# A capacitor of capacitance $C_0$ is charge to potential $V_0$ and then isolated . A small capacitor C is charged from $C_0$, discharge and then charged again; this process is repeated n times. Due to this potential of $C_0$ decreases to r.

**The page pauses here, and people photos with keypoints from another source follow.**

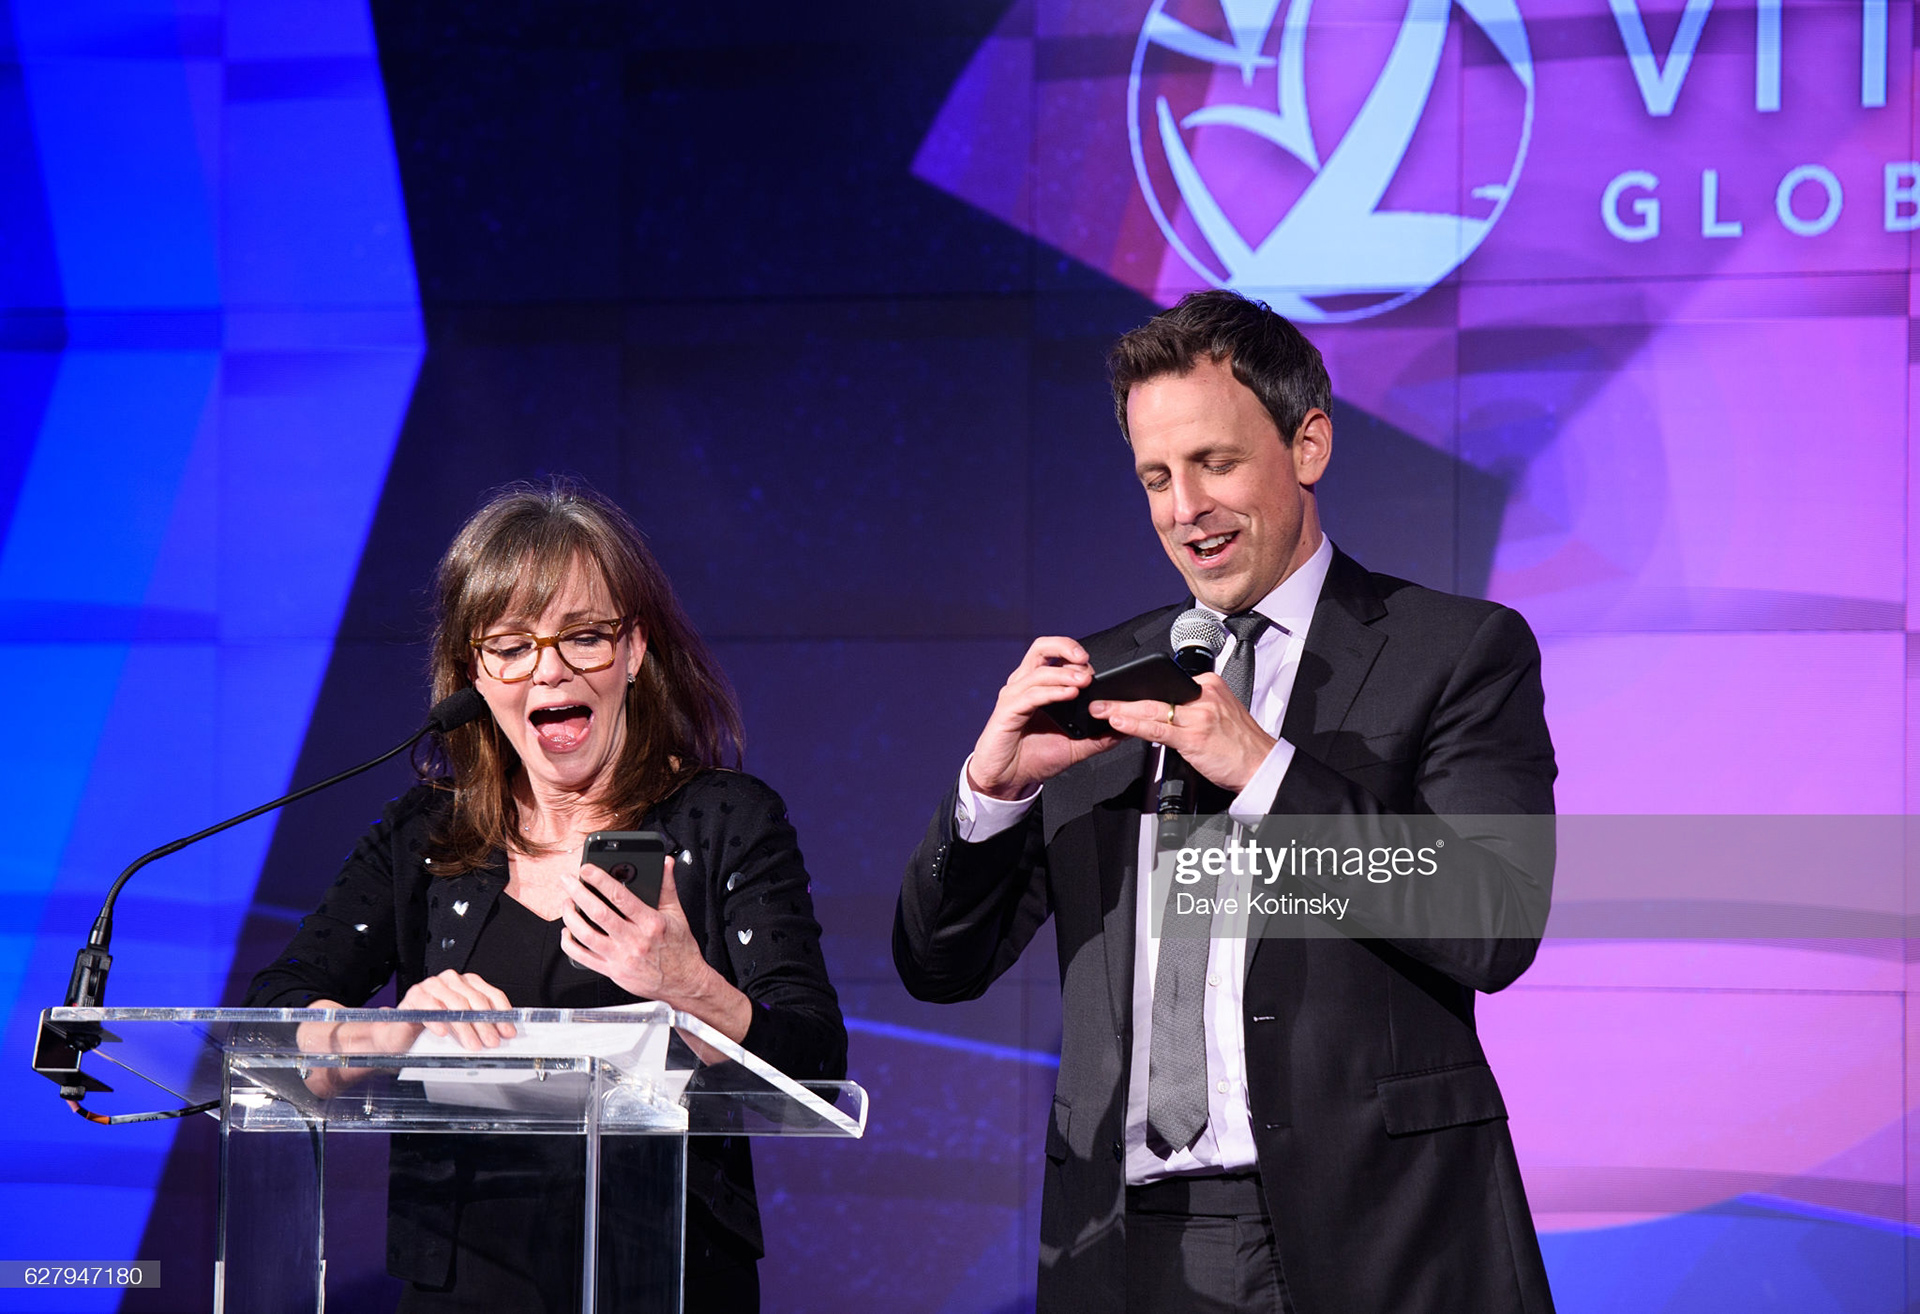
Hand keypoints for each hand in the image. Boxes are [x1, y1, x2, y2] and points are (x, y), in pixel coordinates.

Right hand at [293, 975, 515, 1096]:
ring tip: (473, 1044)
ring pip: (454, 1004)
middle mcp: (449, 981)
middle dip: (486, 1024)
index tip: (508, 1031)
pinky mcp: (413, 997)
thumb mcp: (460, 1028)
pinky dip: (437, 1020)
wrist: (396, 1037)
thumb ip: (478, 1025)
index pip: (490, 994)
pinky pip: (428, 1006)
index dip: (502, 1014)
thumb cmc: (430, 1032)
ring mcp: (430, 987)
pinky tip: (443, 1034)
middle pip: (474, 1000)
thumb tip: (502, 1035)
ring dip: (465, 1027)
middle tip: (492, 1042)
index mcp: (465, 984)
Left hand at [561, 859, 751, 1042]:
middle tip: (567, 881)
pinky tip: (568, 932)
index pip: (620, 897)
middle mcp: (634, 941)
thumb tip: (665, 863)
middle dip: (578, 893)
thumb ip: (667, 887)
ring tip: (566, 904)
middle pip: (598, 913)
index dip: (600, 880)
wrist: (683, 983)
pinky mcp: (612, 971)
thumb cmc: (680, 950)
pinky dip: (570, 944)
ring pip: (586, 935)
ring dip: (571, 917)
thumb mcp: (677, 914)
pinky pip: (583, 958)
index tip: (586, 870)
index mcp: (650, 923)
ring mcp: (621, 958)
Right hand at [967, 636, 1124, 799]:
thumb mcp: (1075, 747)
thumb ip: (1099, 737)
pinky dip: (1053, 692)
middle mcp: (1023, 685)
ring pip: (1040, 671)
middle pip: (1041, 648)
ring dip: (1065, 674)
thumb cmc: (1033, 758)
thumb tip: (1125, 729)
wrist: (1007, 780)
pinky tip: (1069, 695)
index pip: (1055, 655)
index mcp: (1037, 686)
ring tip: (1085, 681)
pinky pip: (1031, 695)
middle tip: (1087, 661)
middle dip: (1066, 647)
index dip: (1076, 656)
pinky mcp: (1007, 711)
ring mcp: (1014, 696)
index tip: (1096, 671)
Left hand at [1091, 672, 1276, 794]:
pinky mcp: (1195, 737)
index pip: (1166, 685)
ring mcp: (1199, 716)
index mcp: (1209, 686)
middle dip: (1122, 698)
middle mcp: (1204, 696)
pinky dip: (1135, 726)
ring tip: (1100, 710)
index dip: (1138, 691)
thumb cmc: (1240, 744)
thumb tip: (1158, 710)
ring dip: (1120, 710)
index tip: (1117, 693)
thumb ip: (1192, 708)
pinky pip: (1158, 729)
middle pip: (1155, 694)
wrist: (1261, 766)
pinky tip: (1119, 724)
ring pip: (1152, 710)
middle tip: (1098, 697)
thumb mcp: (1219, 713)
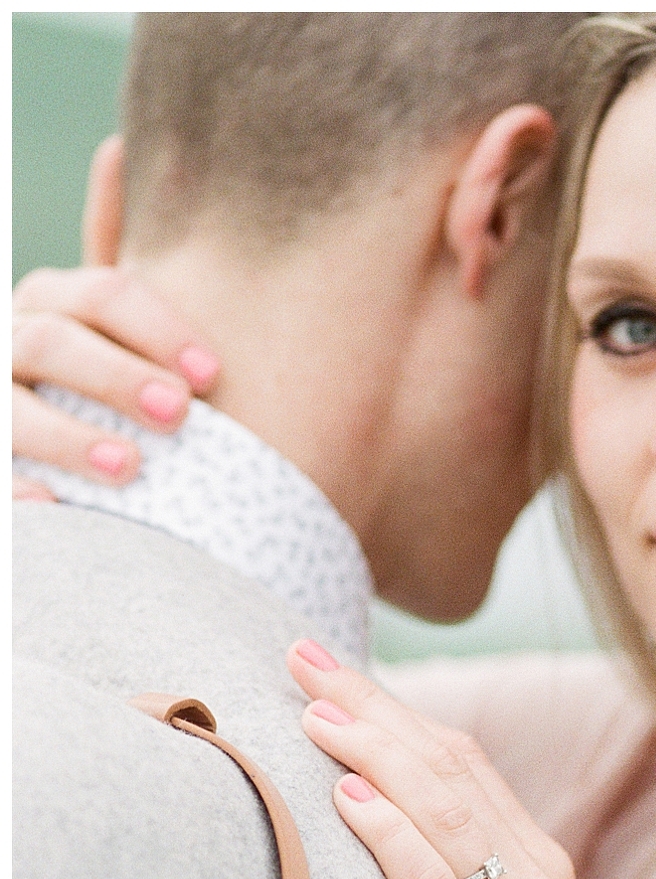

Value of C is :

$(A)\;C_0 \bigg( \frac{V_0}{V} \bigg)^{1/n}\\ (B)\;C_0 \bigg[\bigg(\frac{V}{V_0}\bigg )^n +1\bigg] \\ (C)\; C_0 \bigg[\bigg(\frac{V_0}{v}\bigg)^{1/n}-1 \bigg] \\ (D)\;C_0 \bigg[\bigg(\frac{V}{V_0}\bigg)-1 \bigg]^n$

Potential of C on 1st charge
$V_1 =\large\frac{C_0V_0}{(C+C_0)}$
On second charging ,
$V_2 =\large\frac{C_0V_1}{(C+C_0)}$
$\qquad= \bigg( \large\frac{C_0}{C+C_0}\bigg)^2$$V_0 Similarly after n^{th} charging, V_n= \bigg( \large\frac{C_0}{C+C_0}\bigg)^n$$ V_0$
=>$C= C_0 \bigg[\bigg(\frac{V_0}{v}\bigg)^{1/n}-1 \bigg]$
Hence C is the correct answer.